Most research participants want a streamlined one-stop shop experience for mobile banking, credit card management and rewards within their preferred credit union. They want the freedom to manage their accounts on the go. They want their credit union to be with them wherever they are (at work, at home, in their car) and available on whatever device they happen to be using at the time.
Members want account management tasks to be simplified, keeping data entry to a minimum and information and updates relevant to their needs.
While most members want the convenience of a quick “in and out” experience, they still want to maintain the neighborly feel of their traditional credit union experience.
PSCU is currently in the process of building a new product and applying learnings from the research as they become available. We feel we have something that will speak to the needs of our Owner credit unions and their members.

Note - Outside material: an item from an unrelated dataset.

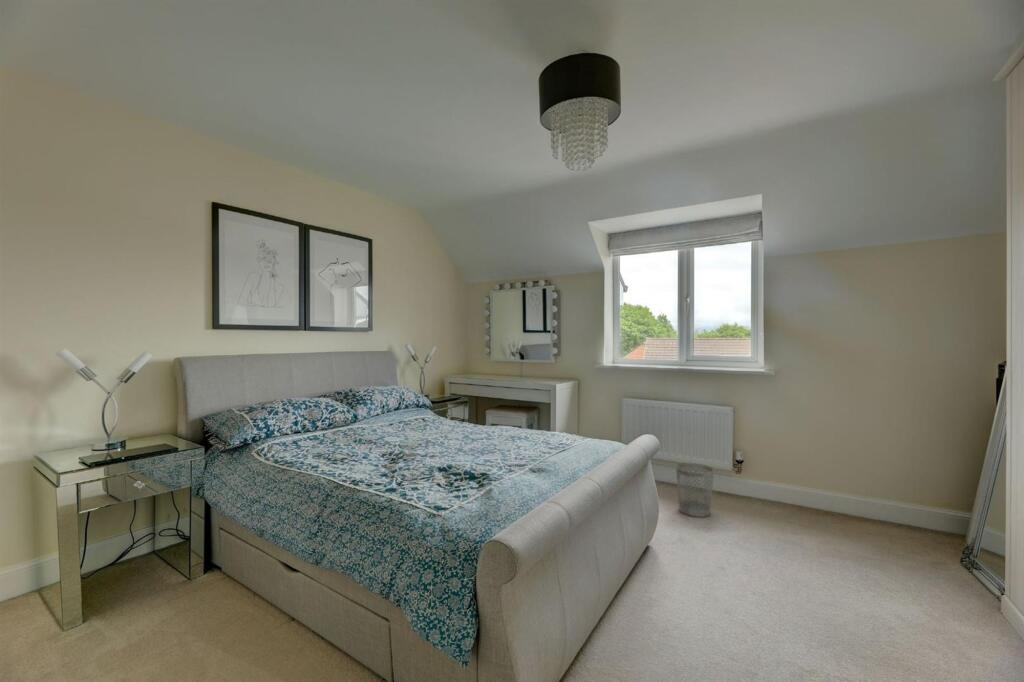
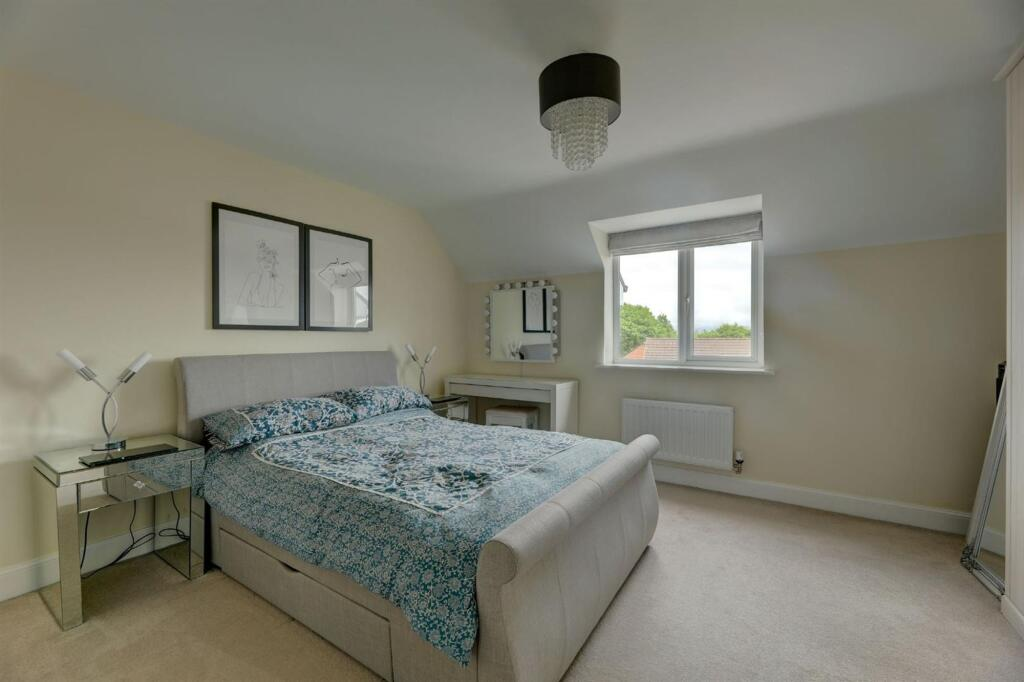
- wastebasket [675,462,715,518]
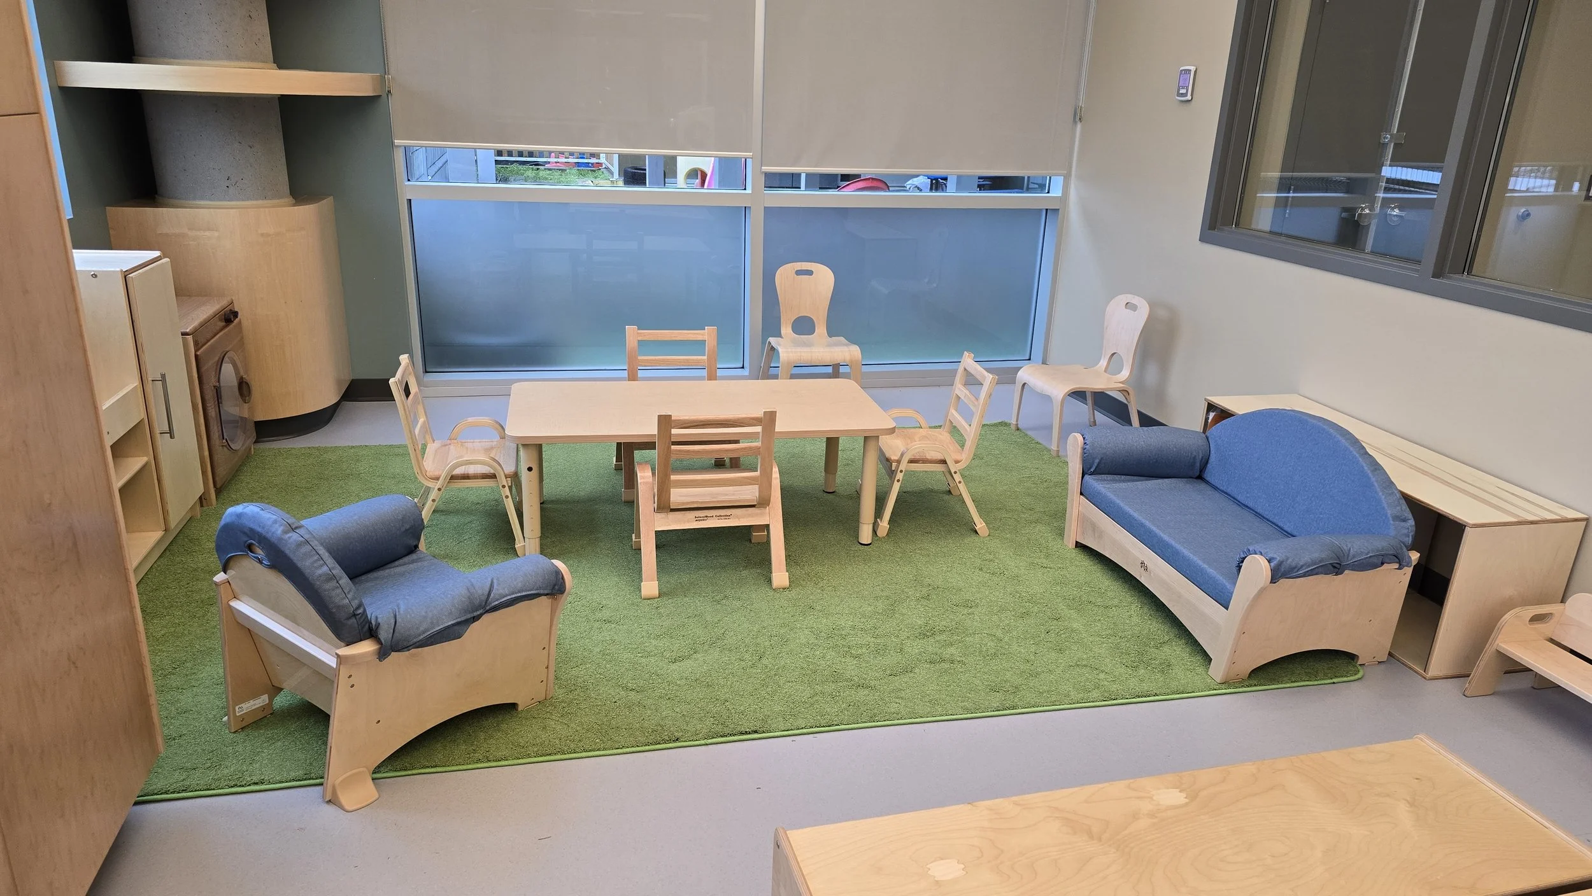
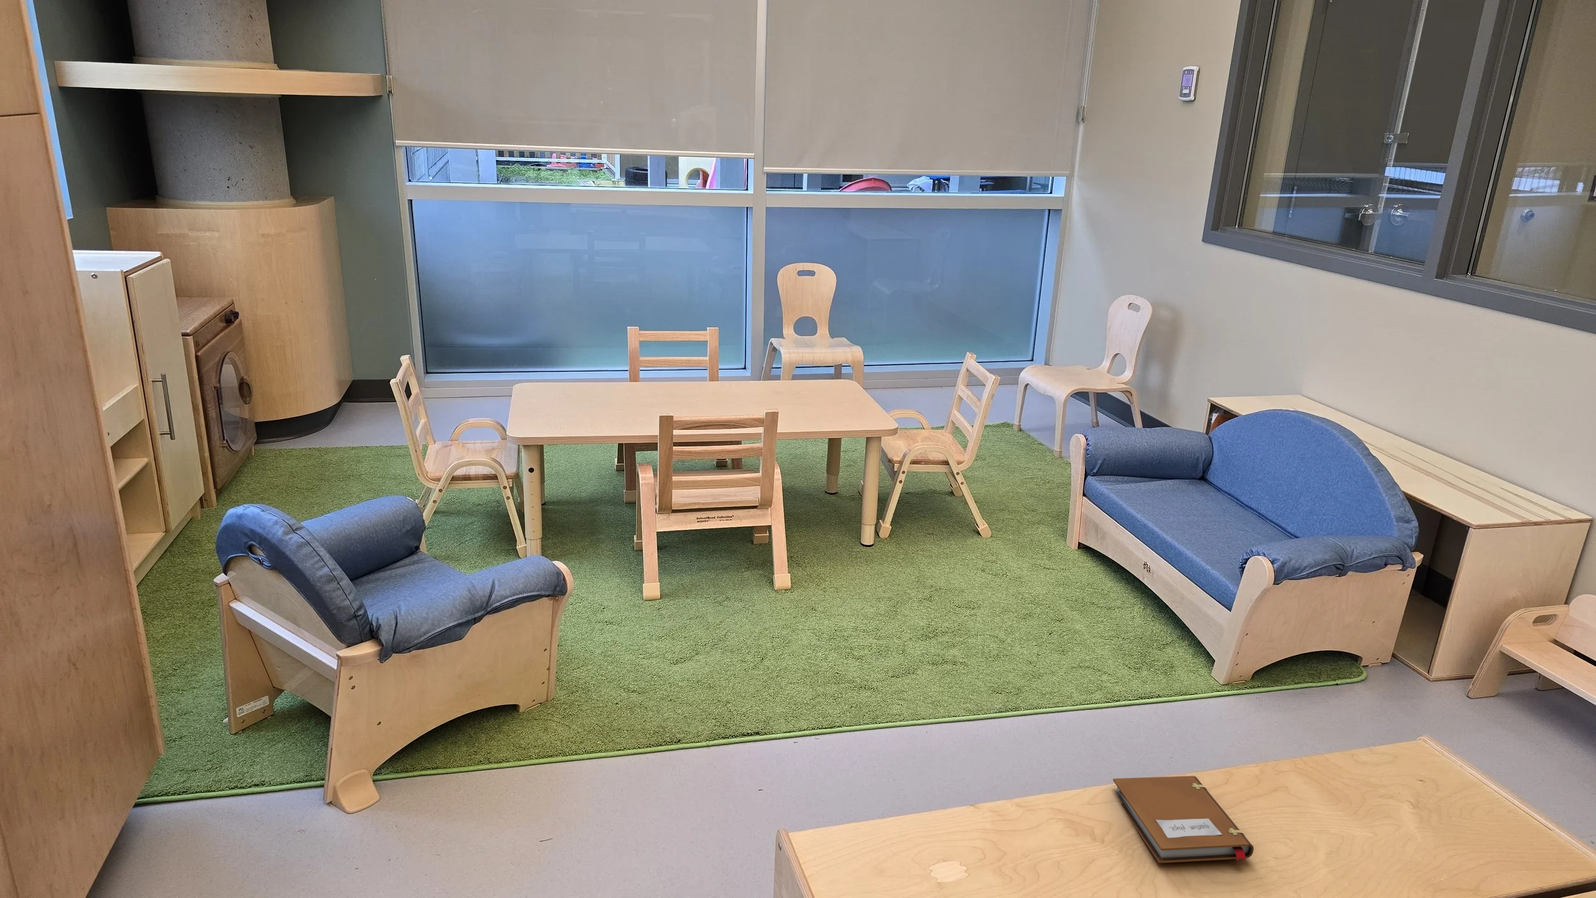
+ notebook [1113,775,1254,864]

Regardless, times and expectations continue to change. Technology keeps evolving and products will have to continue to grow with the fluid needs of a member population that is demanding better, faster and easier-to-use solutions. As such, this research project was not a one-time event. Because CUSOs need to keep up with the demands of their credit unions, PSCU has made member-centered design part of our DNA so we are continually seeking to understand the needs of our Owners and their members.
PSCU will continue to research member needs in order to improve our products while maintaining the personal touch that sets credit unions apart from other financial institutions.
As a UX Product Designer, Rob Vanasco is passionate about creating experiences that help people accomplish financial tasks faster and with less stress.